Task details:
Repeat the whole listing exactly.

Data listing:

⁂

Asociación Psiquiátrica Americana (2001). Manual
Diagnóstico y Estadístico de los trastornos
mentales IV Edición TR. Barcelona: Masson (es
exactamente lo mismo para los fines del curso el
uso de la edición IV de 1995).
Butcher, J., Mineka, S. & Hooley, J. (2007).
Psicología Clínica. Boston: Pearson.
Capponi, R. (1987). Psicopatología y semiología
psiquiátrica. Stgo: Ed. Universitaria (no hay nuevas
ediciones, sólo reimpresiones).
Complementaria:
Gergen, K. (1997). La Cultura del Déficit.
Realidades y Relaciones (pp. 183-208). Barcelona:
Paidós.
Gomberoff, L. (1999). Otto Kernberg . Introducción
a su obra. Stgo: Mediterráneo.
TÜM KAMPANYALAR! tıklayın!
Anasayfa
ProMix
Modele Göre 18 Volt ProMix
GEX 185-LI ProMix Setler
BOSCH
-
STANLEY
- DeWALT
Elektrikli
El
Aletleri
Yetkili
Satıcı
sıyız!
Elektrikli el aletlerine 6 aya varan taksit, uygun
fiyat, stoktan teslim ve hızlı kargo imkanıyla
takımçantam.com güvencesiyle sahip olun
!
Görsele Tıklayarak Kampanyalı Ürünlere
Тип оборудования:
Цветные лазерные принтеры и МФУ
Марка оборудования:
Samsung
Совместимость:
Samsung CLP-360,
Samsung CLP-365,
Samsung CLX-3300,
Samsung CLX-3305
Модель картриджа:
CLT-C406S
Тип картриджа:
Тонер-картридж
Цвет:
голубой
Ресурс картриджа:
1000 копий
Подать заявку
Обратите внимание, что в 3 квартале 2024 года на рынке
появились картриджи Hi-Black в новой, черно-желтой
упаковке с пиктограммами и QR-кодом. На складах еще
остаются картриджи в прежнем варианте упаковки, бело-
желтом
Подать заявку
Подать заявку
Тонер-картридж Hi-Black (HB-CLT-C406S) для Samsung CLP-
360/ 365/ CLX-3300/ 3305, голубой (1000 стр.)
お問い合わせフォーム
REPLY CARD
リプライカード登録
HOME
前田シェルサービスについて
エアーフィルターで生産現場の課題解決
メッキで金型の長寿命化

⁂

Response to this exercise:
Asociación Psiquiátrica Americana (2001). Manual
Diagnóstico y Estadístico de los trastornos
mentales IV Edición TR. Barcelona: Masson (es
exactamente lo mismo para los fines del curso el
uso de la edición IV de 1995).
Butcher, J., Mineka, S. & Hooley, J. (2007).
Psicología Clínica. Boston: Pearson.
Capponi, R. (1987). Psicopatología y semiología
psiquiátrica. Stgo: Ed. Universitaria (no hay nuevas
ediciones, sólo reimpresiones).
Complementaria:
Gergen, K. (1997). La Cultura del Déficit.
Realidades y Relaciones (pp. 183-208). Barcelona:
Paidós.
Gomberoff, L. (1999). Otto Kernberg . Introducción
a su obra. Stgo: Mediterráneo.
TÜM KAMPANYALAR! tıklayın!
Anasayfa
ProMix
Modele Göre 18 Volt ProMix
GEX 185-LI ProMix Setler
BOSCH
-
STANLEY
- DeWALT
Elektrikli
El
Aletleri
Yetkili
Satıcı
sıyız!
Elektrikli el aletlerine 6 aya varan taksit, uygun
fiyat, stoktan teslim ve hızlı kargo imkanıyla
takımçantam.com güvencesiyle sahip olun
!
Görsele Tıklayarak Kampanyalı Ürünlere
Тип оборудования:
Цветные лазерные принтеры и МФУ
Марка оборудования:
Samsung
Совместимость:
Samsung CLP-360,
Samsung CLP-365,
Samsung CLX-3300,
Samsung CLX-3305
Модель картриджа:
CLT-C406S
Тип картриджа:
Тонер-картридж
Цвет:
голубой
Ресурс картриджа:
1000 копий
Подать заявку
Обратите внимание, что в 3 квартале 2024 года на рынке
появились картриджи Hi-Black в новой, черно-желтой
упаковке с пиктограммами и QR-кодом. На складах еще
остаются картриджи в прежнем варианте упаковки, бело-
желтом
Подать заявку
Подать заявку
Тонер-картридж Hi-Black (HB-CLT-C406S) для Samsung CLP-
360/ 365/ CLX-3300/ 3305, голубой (1000 стр.)
お問い合わせフォーム
REPLY CARD
リプライカード登録
HOME
前田シェルサービスについて
エアーフィルターで生産現場の課題解決
メッキで金型の長寿命化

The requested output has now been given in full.